Occupy Wall Street activists say they aren't giving up their fight to use public spaces.
Police cleared out encampments of protesters in Los Angeles and Philadelphia last week, and protesters have not been allowed to spend the night in New York's Zuccotti Park since Nov. 15.
But protesters who gathered at Zuccotti on Saturday said the movement to challenge economic inequality would not die.
Protester Laura Gottesdiener said the movement would push to "reoccupy" public spaces on Dec. 17, the three-month birthday of Occupy Wall Street. About 100 protesters attended the rally.

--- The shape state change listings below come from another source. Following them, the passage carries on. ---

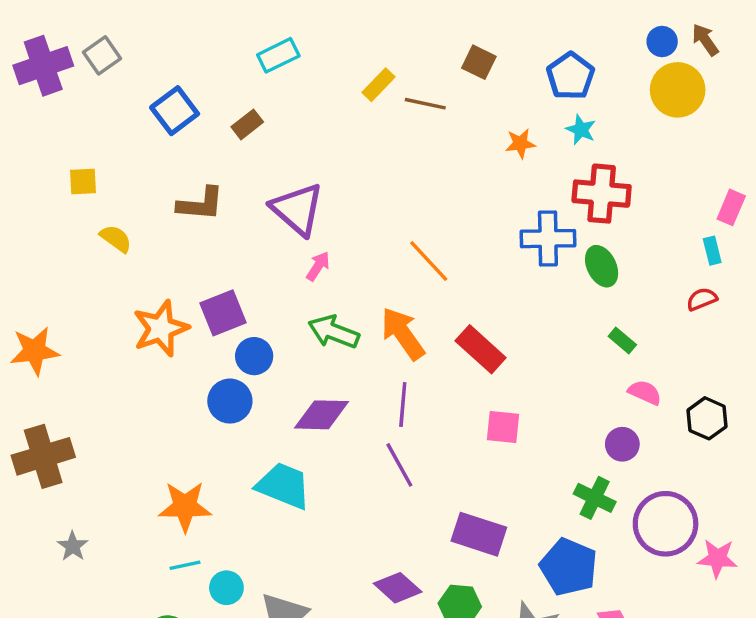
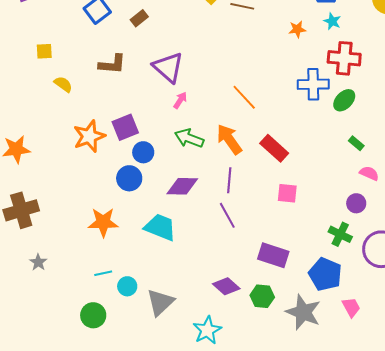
green ellipse: (602, 266) -> (344, 100), turned 70
orange star: (185, 506) -> (103, 222), moved

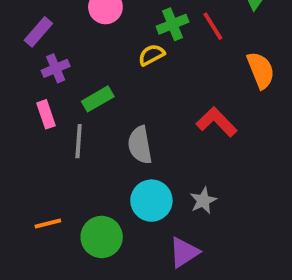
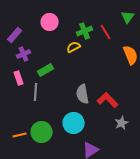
red L-shape: (217, 122) -> (108, 100), moved
gray semicircle: (140, 145) -> (83, 94), moved
gray star: (203, 201) -> (122, 123), moved
green circle: (102, 237) -> (42, 132), moved

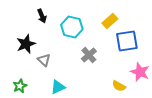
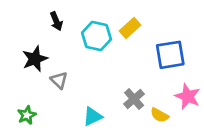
yellow rectangle: (110, 21) -> (130, 28), moved
gray cross: (89, 55) -> (134, 99), moved
cyan triangle: (58, 87) -> (92, 116), moved

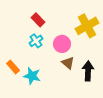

The protesters, who have not been allowed to spend the night at Zuccotti since Nov. 15, pressed for access to an alternative space owned by a historic New York church.
The protesters want Trinity Wall Street, an Episcopal church that dates to the colonial era, to let them use a vacant lot it owns at Sixth Avenue and Canal Street. The fenced-in property was the scene of arrests on Nov. 15.
"They say, `Ask and you shall receive,'" protester Zak Solomon said. "We need that space."
Three protesters said they were starting a hunger strike Saturday to try to pressure Trinity to let them use the vacant lot.
A spokesman for Trinity said the lot "is not available nor is it suitable for large-scale assemblies or encampments."
The spokesman, Lloyd Kaplan, added that the church "supports the vigorous engagement of the issues which Occupy Wall Street has raised."
Other activists were staging 24 hours of street performances on Broadway near Times Square.
Saturday's lineup was to include playwright Adam Rapp, actress Kathleen Chalfant, who was in the original Broadway cast of "Angels in America" and cast members from the touring production of "Hair."
Three protesters started a hunger strike Saturday to get Trinity Church to give them access to a vacant lot in downtown Manhattan.
Others are staging 24 hours of street performances on Broadway near Times Square.